L’utilizzo in chirurgia generale del Robot da Vinci garantisce anche la riduzione dei tempi di degenza «perché effettuando delle microincisioni- sottolinea Morana- il recupero del paziente è molto veloce, con un tempo di dimissione di circa quattro giorni. Allo stesso modo possono essere fatte delle suture molto precise con cui si riesce ad eliminare in tempi rapidi per esempio il catetere. E’ evidente quindi che dopo circa 6 mesi le ferite chirurgiche siano pressoché invisibili».
L’équipe medica viene ridotta a due medici: il chirurgo operatore in consolle che si occupa dell’intervento, a distanza minima dal tavolo operatorio, e un medico che gestisce il tavolo e gli strumenti chirurgici. «Il medico non ha più la necessità di rimanere in piedi al tavolo operatorio- conclude Morana- ma può operare per tante ore in comodità senza alcuna riduzione del livello d’attenzione causata dalla stanchezza».
Il Robot da Vinci viene impiegato anche in chirurgia generale: «Per esempio in caso di asportazione dei tumori del retto- spiega Annibale D’Annibale, direttore del Centro nazionale di addestramento di chirurgia della società scientifica ACOI (Associazione dei Chirurghi Ospedalieri Italiani)- riusciamo a salvaguardare anche i nervi che afferiscono alla prostata e alla vescica. Vi sono evidenze in questo senso sul confronto con la laparoscopia classica, con la quale sono stati rilevati maggiori danni rispetto all’utilizzo della chirurgia robotica, con meno complicanze di tipo neurologico con erezione e funzionalità vescicale conservate».
La chirurgia robotica agevola per esempio anche gli interventi di asportazione dello stomaco «nei quali è possibile eliminare anche una quantità elevatissima di linfonodi. Con il robot è possibile individuarli e sgusciarli con una certa facilità», sottolinea D’Annibale.

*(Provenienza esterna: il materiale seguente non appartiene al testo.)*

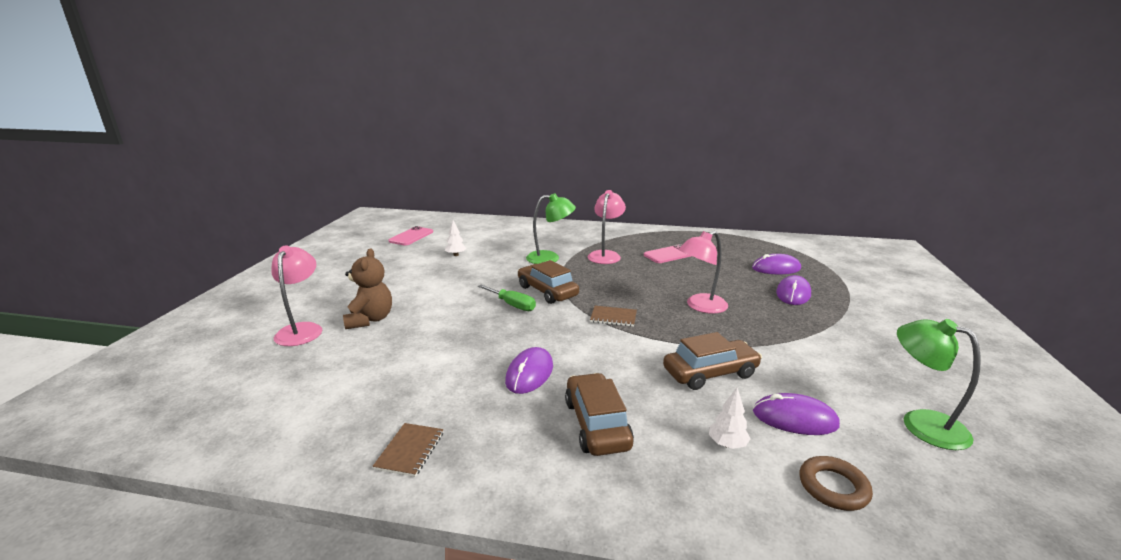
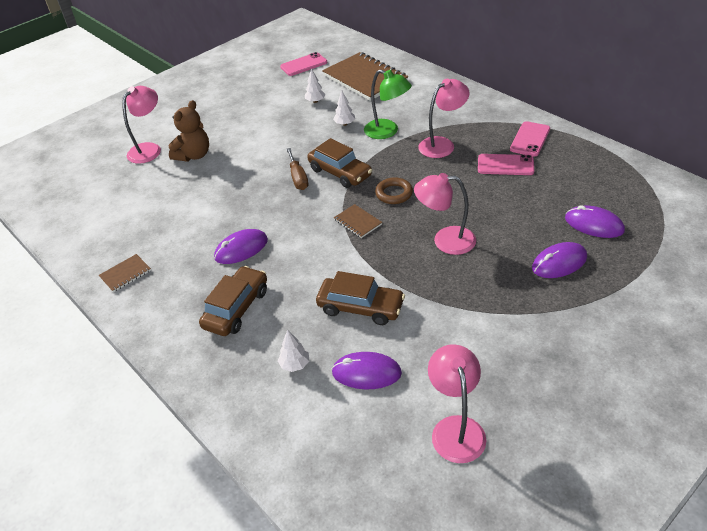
camera: 40 degrees right, 20 degrees up
green screwdriver [478,285,536,311] -> brown screwdriver [286,148,309,190]
brown car [518,260,579,304] -> brown car turned 135 degrees clockwise [307,138,372,188]
purple mouse [753,393,840,435] -> purple mouse turned 45 degrees counterclockwise [332,352,402,389]
brown ring [800,456,873,511] -> brown ring moved to [375,177,413,204]
green lamp [897,319,981,450] -> pink lamp [428,344,487,463]
none -> brown notebook [322,52,408,101]
none -> white tree [333,91,355,126]
none -> pink phone [510,121,550,157]

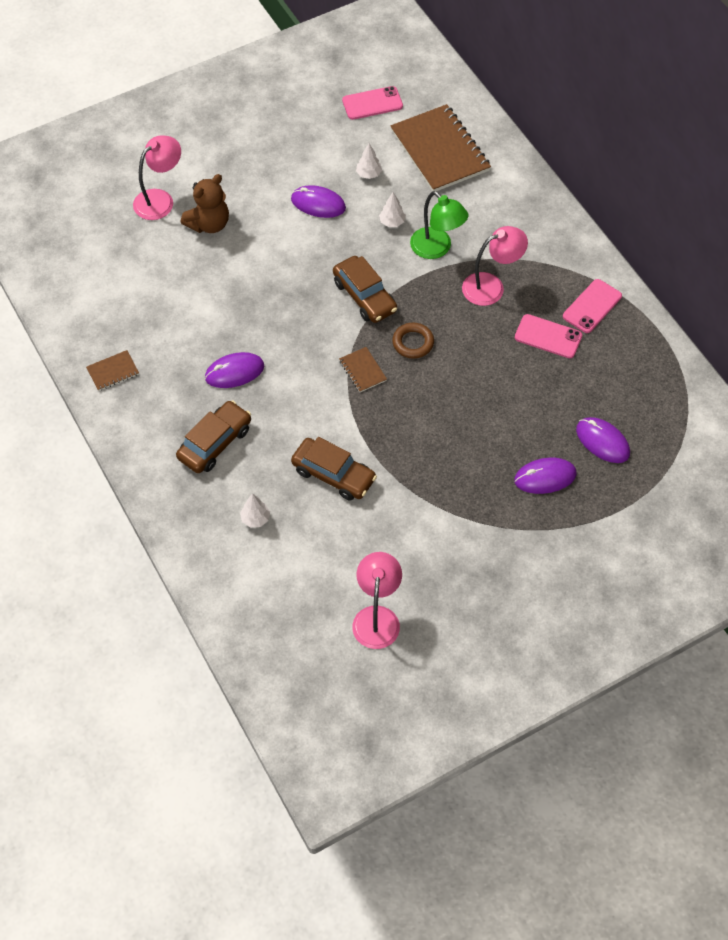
camera: 10 degrees right, 15 degrees up
brown screwdriver [286,148,309,190] -> none
purple mouse [332,352,402,389] -> purple mouse moved to [291,185,346,218]
pink lamp [414,173,476,255] -> none

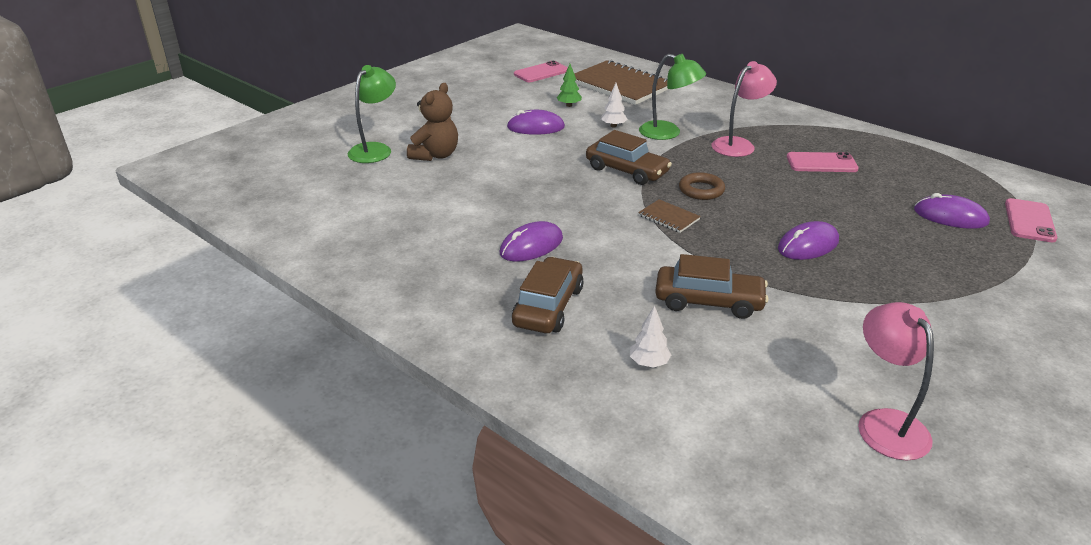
camera: 20 degrees left, 25 degrees down
brown notebook [86,350,139,391] -> none
pink lamp [133,135,181,220] -> green lamp [348,65,396,163]
white tree [356,144,382,179] -> green tree [557,64,582,107]
purple mouse [514,458,577,494] -> purple mouse moved to [778,221,839,260]
pink phone [563,279,622,333] -> pink phone moved to [1005,198,1057,242]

In linea generale, comunque, il Robot da Vinci è applicabile in caso di cancro allo stomaco, al colon retto e al pancreas e in procedure che coinvolgono l’esofago per comprendere tutto l’apparato digerente «sempre che la massa da asportare non sia di grandi dimensioni per cui non è necessario un intervento mininvasivo», aggiunge.
Il futuro poi guarda a un’ulteriore mininvasività. «In questo periodo- continua D’Annibale- sta per essere messo sul mercato un nuovo robot che permette di realizzare una sola incisione da 2 cm con cui accedere con quattro strumenti da 5 mm. Un metodo che consente al chirurgo di raggiungere uno spazio molto limitato con estrema facilità e da un’unica direzione».
Tra i vantaggi della chirurgia robotica, la possibilità di intervenire anche sui pazienti più anziani, over 80, «dal momento che la procedura prevede una riduzione importante dei rischi nel post operatorio come trasfusioni in ospedale e, in caso di inappetenza e vomito, il ricorso ad alimentazione artificiale. L’eliminazione di queste problematiche permette quindi di abbattere i costi connessi al post operatorio. Ma non solo, ha un’importante ricaduta sociale garantendo al paziente un tenore di vita del tutto normale».
L’unica criticità individuata riguarda i costi molto elevati della chirurgia robotica «che vengono però ammortizzati dai benefici, soprattutto sociali, ottenuti. In questo caso specifico quindi- conclude D’Annibale- spendere molto non vuol dire necessariamente spendere troppo».
La Casa di Cura Giovanni XXIII di Monastier con il prof. D’Annibale, guardando al successo dell’evento tenuto a Trapani, si è reso disponibile a una collaborazione didattica con la Sanità siciliana.